Morton Lyon "Mort" Sahl (born May 11, 1927) is a Canadian-born American comedian and social satirist, considered by filmmaker Robert B. Weide to be the first modern stand-up comedian since Will Rogers, a humorist in the early 20th century. Sahl pioneered a style of social satire which pokes fun at political and current event topics using improvised monologues and only a newspaper as a prop.

Sahl spent his early years in Los Angeles and moved to the San Francisco Bay Area where he made his professional stage debut at the hungry i nightclub in 1953. His popularity grew quickly, and after a year at the club he traveled the country doing shows at established nightclubs, theaters and college campuses. In 1960 he became the first comedian to have a cover story written about him by Time magazine. He appeared on various television shows, played a number of film roles, and performed a one-man show on Broadway.

George Carlin on Mort Sahl: "Obviously, I was very influenced by Mort Sahl, because I was in my formative stage and I was a rebel at heart and an anti-authoritarian at a time when they were succeeding by taking those positions." said George Carlin, who also acknowledged that Sahl got him his first stand-up comedy record (with partner Jack Burns) with Playboy (Sahl was friends with Hefner) as well as getting Burns & Carlin at the hungry i.

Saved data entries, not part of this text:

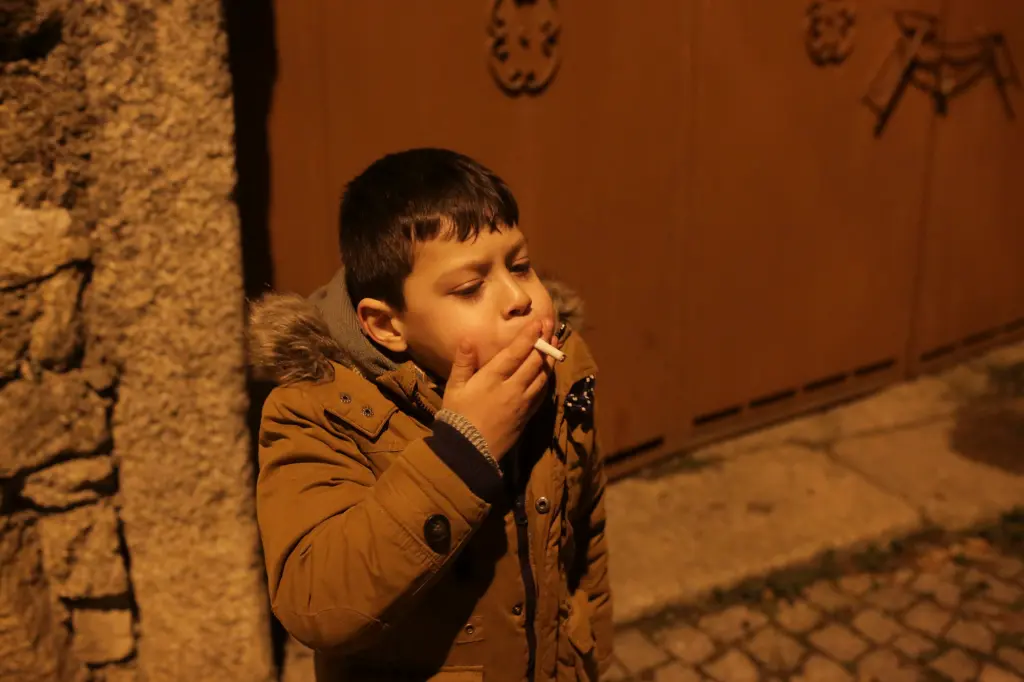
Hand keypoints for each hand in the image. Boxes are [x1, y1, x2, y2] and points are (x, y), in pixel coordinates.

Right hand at [442, 318, 559, 459]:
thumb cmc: (457, 417)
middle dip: (544, 341)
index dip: (529, 336)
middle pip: (534, 361)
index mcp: (493, 378)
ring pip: (542, 376)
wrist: (469, 452)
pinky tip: (548, 372)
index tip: (539, 322)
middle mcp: (512, 388)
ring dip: (549, 359)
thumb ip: (463, 363)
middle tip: (551, 324)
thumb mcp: (454, 388)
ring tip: (555, 344)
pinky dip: (546, 379)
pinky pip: (541, 393)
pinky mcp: (527, 415)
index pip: (516, 353)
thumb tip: (467, 339)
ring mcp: (523, 402)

Television host Steve Allen claimed that Sahl was "the only real political philosopher we have in modern comedy." His social satire performances broke new ground in live entertainment, as a stand-up comic talking about the real world of politics at that time was considered "revolutionary." It inspired many later comics to become stage comedians, including Lenny Bruce, Jonathan Winters and Woody Allen. Allen credits Sahl's new style of humor with "opening up vistas for people like me."

Numerous politicians became his fans, with John F. Kennedy asking him to write his jokes for campaign speeches. After Kennedy's assassination in 1963, however, Sahl became obsessed with what he saw as the Warren Report's inaccuracy and conclusions, and spoke about it often during his shows. This alienated much of his audience and led to a decline in his popularity for the remainder of the 1960s. By the 1970s, however, his shows and popularity staged a partial comeback which continues to the present.